Brutus "Nest" on BrooklynVegan's 100 Best Punk & Emo Albums of the 2010s

37. Brutus – Nest (Sargent House, 2019) 

All three members of Brutus had been playing in the Belgian music scene for over a decade before forming this band, but Brutus has quickly become the best and most ambitious project any of them have been in. Drummer/vocalist Stefanie Mannaerts has said in interviews that they went into Brutus with the intent of starting a more complex band (she and guitarist Stijn Vanhoegaerden had previously played stripped-down garage punk in Starfucker), and after making their ambitions clear on their 2017 debut album Burst, they fully perfected their sound on their 2019 sophomore album Nest.
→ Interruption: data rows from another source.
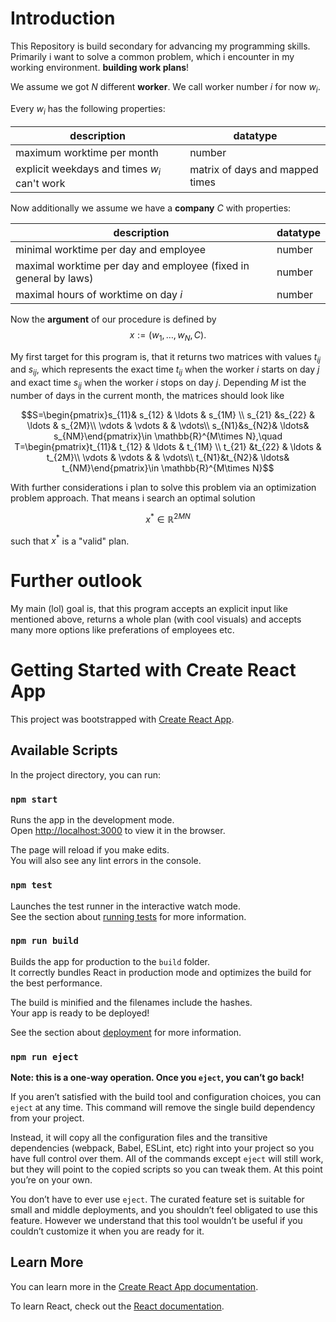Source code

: # Introduction

This Repository is build secondary for advancing my programming skills. Primarily i want to solve a common problem, which i encounter in my working environment. **building work plans**!

We assume we got $N$ different **worker**. We call worker number $i$ for now $w_i$. 

Every $w_i$ has the following properties:

|description|datatype|
|---|---|
| maximum worktime per month | number |
| explicit weekdays and times $w_i$ can't work | matrix of days and mapped times |

Now additionally we assume we have a **company** $C$ with properties:

|description|datatype|
|---|---|
| minimal worktime per day and employee | number |
| maximal worktime per day and employee (fixed in general by laws) | number |
| maximal hours of worktime on day $i$ | number |

Now the **argument** of our procedure is defined by
$$x := (w_1,\ldots,w_N,C).$$

My first target for this program is, that it returns two matrices with values $t_{ij}$ and $s_{ij}$, which represents the exact time $t_{ij}$ when the worker $i$ starts on day $j$ and exact time $s_{ij}$ when the worker $i$ stops on day $j$. Depending $M$ ist the number of days in the current month, the matrices should look like

$$S=\begin{pmatrix}s_{11}& s_{12} & \ldots & s_{1M} \\
s_{21} &s_{22} & \ldots & s_{2M}\\
\vdots & \vdots &  & \vdots\\
s_{N1}&s_{N2}& \ldots& s_{NM}\end{pmatrix}\in \mathbb{R}^{M\times N},\quad T=\begin{pmatrix}t_{11}& t_{12} & \ldots & t_{1M} \\
t_{21} &t_{22} & \ldots & t_{2M}\\
\vdots & \vdots &  & \vdots\\
t_{N1}&t_{N2}& \ldots& t_{NM}\end{pmatrix}\in \mathbb{R}^{M\times N}$$

With further considerations i plan to solve this problem via an optimization problem approach. That means i search an optimal solution 

$$x^* \in \mathbb{R}^{2MN}$$

such that $x^*$ is a "valid" plan.

# Further outlook

My main (lol) goal is, that this program accepts an explicit input like mentioned above, returns a whole plan (with cool visuals) and accepts many more options like preferations of employees etc.

# Getting Started with Create React App

This project was bootstrapped with [Create React App](https://github.com/facebook/create-react-app).

## Available Scripts

In the project directory, you can run:

### `npm start`

Runs the app in the development mode.\
Open [http://localhost:3000](http://localhost:3000) to view it in the browser.

The page will reload if you make edits.\
You will also see any lint errors in the console.

### `npm test`

Launches the test runner in the interactive watch mode.\
See the section about [running tests](https://facebook.github.io/create-react-app/docs/running-tests) for more information.

### `npm run build`

Builds the app for production to the `build` folder.\
It correctly bundles React in production mode and optimizes the build for the best performance.

The build is minified and the filenames include the hashes.\
Your app is ready to be deployed!

See the section about [deployment](https://facebook.github.io/create-react-app/docs/deployment) for more information.

### `npm run eject`

**Note: this is a one-way operation. Once you `eject`, you can’t go back!**

If you aren’t satisfied with the build tool and configuration choices, you can `eject` at any time. This command will remove the single build dependency from your project.

Instead, it will copy all the configuration files and the transitive dependencies (webpack, Babel, ESLint, etc) right into your project so you have full control over them. All of the commands except `eject` will still work, but they will point to the copied scripts so you can tweak them. At this point you’re on your own.

You don’t have to ever use `eject`. The curated feature set is suitable for small and middle deployments, and you shouldn’t feel obligated to use this feature. However we understand that this tool wouldn’t be useful if you couldn’t customize it when you are ready for it.

## Learn More

You can learn more in the [Create React App documentation](https://facebook.github.io/create-react-app/docs/getting-started).

To learn React, check out the [React documentation](https://reactjs.org/).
It’s got musical ingredients from all over the place — whiplash-inducing punk, expansive post-hardcore, atmospheric post-metal, glossy pop, and more — and Brutus bring it all together with addictive songwriting and breathtaking musicianship. Every member of this band is a total pro. Stefanie’s bone-rattling drumming is matched by her soaring voice, Stijn shreds without overtaking the song, and he and bassist Peter Mulders create widescreen soundscapes with just their two instruments. On a technical level, the album is as impressive as great technical death metal, but the choruses make Brutus as accessible as anything on rock radio. They toured in 2018 with Thrice, and Nest scratches a similar itch for me that Thrice scratched around the time of 2003’s The Artist In The Ambulance. That album allowed them to fit in with the emo-pop boom of the time, but their adventurous songwriting and technical proficiency allowed them to far outlast the bulk of their peers. And that type of melodic yet heavy post-hardcore lives on through Nest.